Because the clinical burden of Zika-caused illness was so minor in the past, no vaccine or specific treatments have been developed.

Physicians treat the symptoms.

Dr. Nixon and Dr. Chang were quick to reassure, though, that living conditions in North America, versus those in parts of South America, may help protect the population against an epidemic of any infection carried by Aedes mosquitoes.

“When people talk about the likelihood that we’re going to have an enormous outbreak in the U.S., one thing [to keep in mind] is most people in the U.S. have access to air conditioning,” Dr. Chang said. “Most people in the U.S. have screens on their windows. Most people in the U.S. also have access to repellant, and it’s not too expensive. It’s very different, the risk for transmission locally, as opposed to these other [South American] countries.”

Brazil and Colombia, the researchers said, have had the largest numbers of documented Zika infections, and Brazil currently has one of the highest rates of a birth defect associated with the Zika virus: microcephaly, a condition in which a baby is born with an abnormally small head and potential brain damage.

“It can be pretty devastating diagnosis,” Dr.

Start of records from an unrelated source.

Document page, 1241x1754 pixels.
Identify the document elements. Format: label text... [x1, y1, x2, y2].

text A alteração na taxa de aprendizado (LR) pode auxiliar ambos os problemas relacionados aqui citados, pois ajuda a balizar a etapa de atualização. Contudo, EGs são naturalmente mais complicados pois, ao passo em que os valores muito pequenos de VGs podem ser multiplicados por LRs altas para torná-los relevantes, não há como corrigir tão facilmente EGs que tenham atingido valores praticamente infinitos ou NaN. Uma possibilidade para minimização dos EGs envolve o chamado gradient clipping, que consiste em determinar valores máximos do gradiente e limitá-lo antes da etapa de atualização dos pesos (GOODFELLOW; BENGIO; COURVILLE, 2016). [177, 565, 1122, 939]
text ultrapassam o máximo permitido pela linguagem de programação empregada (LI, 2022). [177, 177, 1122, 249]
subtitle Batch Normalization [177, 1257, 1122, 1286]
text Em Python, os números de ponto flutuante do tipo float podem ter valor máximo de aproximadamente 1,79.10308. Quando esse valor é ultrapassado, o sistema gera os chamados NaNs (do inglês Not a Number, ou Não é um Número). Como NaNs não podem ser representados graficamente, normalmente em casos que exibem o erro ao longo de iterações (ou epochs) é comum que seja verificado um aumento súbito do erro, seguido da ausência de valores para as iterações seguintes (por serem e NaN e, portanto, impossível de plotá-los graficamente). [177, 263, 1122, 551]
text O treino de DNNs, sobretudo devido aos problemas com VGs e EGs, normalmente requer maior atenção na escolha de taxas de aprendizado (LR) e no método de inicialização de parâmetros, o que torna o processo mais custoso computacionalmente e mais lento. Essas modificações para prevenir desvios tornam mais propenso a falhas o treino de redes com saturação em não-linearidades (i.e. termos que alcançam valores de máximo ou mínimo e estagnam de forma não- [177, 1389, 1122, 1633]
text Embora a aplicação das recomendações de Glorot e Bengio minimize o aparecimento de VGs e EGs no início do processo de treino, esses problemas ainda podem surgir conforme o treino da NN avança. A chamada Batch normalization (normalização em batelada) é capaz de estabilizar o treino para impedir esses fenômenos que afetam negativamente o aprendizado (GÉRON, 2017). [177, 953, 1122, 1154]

Nixon said.

The Zika virus also has been linked to Guillain-Barré Syndrome, a rare autoimmune disorder of the central nervous system.

Dr. Simon pointed out that there is no known direct cause between the Zika virus and the two conditions right now, though testing is ongoing. The World Health Organization (WHO), the Centers for Disease Control and Prevention (CDC) and several countries have advised pregnant women to consider postponing travel to countries where Zika virus transmission is now documented.

SMHS is encouraging pregnant students or students planning on pregnancy to speak with a physician before traveling abroad, Dr. Ayas added.

Student travel isn’t banned now, and GW is monitoring current information from CDC and WHO for updates about the Zika virus. IMP is in communication with students already out of the country.

In fact, Dr. Ayas said, many of GW’s medical students are looking at Zika as a learning and research opportunity. It is an attitude in line with the experts’ at the town hall.

“[With] any public health/population health issue of importance, we’re going to have to learn about the science of what we knew before, what we know now and what’s new: its applications to basic science, to research, to clinical and to prevention,” said Dr. Deyton.